Other studies on vaccine responses and MBL polymorphism are only reported in animal models [16], [15]. The study by Guttormsen et al. [16] found that MBL null mice produced higher IgG concentration against tetanus toxoid vaccine after immunization compared with wild type mice, proposing that MBL might inhibit the IgG production after vaccination. Similar finding has been reported with chickens [15]. In this study by Juul-Madsen et al. [15], chickens were vaccinated against infectious bronchitis virus (IBV) with or without addition of mannose to the vaccine. They found that when mannose was administrated together with the IBV vaccine, chickens with the low production of MBL produced IBV specific antibodies significantly more than chickens with high MBL level. However, it has been shown with mouse model immunized with hepatitis B surface antigen that the modulation of antibody responses by MBL depends on the genetic environment [36]. Furthermore, it might be more complex to compare the vaccine responses in humans with animal models.
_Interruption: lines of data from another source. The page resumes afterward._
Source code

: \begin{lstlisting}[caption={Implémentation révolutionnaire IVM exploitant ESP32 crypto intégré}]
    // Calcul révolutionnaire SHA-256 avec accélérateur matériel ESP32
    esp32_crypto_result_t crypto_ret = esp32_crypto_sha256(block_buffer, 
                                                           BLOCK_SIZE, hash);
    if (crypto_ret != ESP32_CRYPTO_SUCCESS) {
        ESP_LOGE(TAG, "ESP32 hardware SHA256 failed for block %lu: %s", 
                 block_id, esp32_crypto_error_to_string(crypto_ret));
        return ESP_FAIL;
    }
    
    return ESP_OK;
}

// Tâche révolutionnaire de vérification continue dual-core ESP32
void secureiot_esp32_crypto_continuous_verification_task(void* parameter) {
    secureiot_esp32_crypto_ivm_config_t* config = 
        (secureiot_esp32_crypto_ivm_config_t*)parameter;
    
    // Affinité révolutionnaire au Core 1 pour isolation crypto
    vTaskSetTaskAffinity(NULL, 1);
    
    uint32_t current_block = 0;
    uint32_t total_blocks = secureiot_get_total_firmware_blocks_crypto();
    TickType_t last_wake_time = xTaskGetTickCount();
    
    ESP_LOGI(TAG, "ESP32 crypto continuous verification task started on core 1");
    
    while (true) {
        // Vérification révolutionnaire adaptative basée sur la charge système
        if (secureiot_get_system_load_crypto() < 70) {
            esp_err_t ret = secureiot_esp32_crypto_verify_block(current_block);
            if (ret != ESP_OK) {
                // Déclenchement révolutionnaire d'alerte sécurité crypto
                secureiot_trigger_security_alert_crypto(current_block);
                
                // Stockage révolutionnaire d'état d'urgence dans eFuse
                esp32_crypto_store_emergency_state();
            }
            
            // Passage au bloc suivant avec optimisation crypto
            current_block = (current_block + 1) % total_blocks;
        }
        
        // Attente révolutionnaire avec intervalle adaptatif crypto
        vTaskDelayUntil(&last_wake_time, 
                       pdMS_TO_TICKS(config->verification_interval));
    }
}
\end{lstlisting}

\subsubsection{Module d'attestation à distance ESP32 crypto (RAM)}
It has not been shown whether MBL is able to recognize B. pertussis or its surface molecules. Our previous study indicated that MBL deficiency might increase the risk of pertussis in adolescents [19]. This contrary finding might be caused by the fact that acellular pertussis vaccine used in Finland is composed of three pertussis antigens, pertactin, pertussis toxin and filamentous hemagglutinin, and it is not known whether MBL recognizes these antigens. In addition, acellular vaccine does not include carbohydrate components such as lipopolysaccharides, the well-known epitopes of MBL recognition [37]. On the surface of B. pertussis there are though more of potential epitopes for MBL to recognize. The role of MBL in the activation of immune responses might differ between infection and vaccination.

We acknowledge the limitations of our study. The number of male and female subjects in the adolescent cohort is slightly unbalanced. This is because a part of the male subjects were ineligible to participate the 10-year follow-up, due to the diphtheria and tetanus booster vaccine they had received during the national military service [24], though this unbalance did not affect the frequency of MBL2 exon1 SNPs observed. Secondly, we did not study the polymorphism detected in the promoter region of the MBL. However, the three SNPs in exon1 included in this study are the ones that cause decrease in MBL level by approximately 90% [32].

In conclusion, this study indicates that MBL2 polymorphisms in exon 1 and deficient concentration of MBL in serum are not associated with the production and the persistence of antibodies after primary and booster acellular pertussis vaccination. Our finding also suggests that MBL may not be involved in modulating antibody responses to vaccines made of purified bacterial proteins in humans.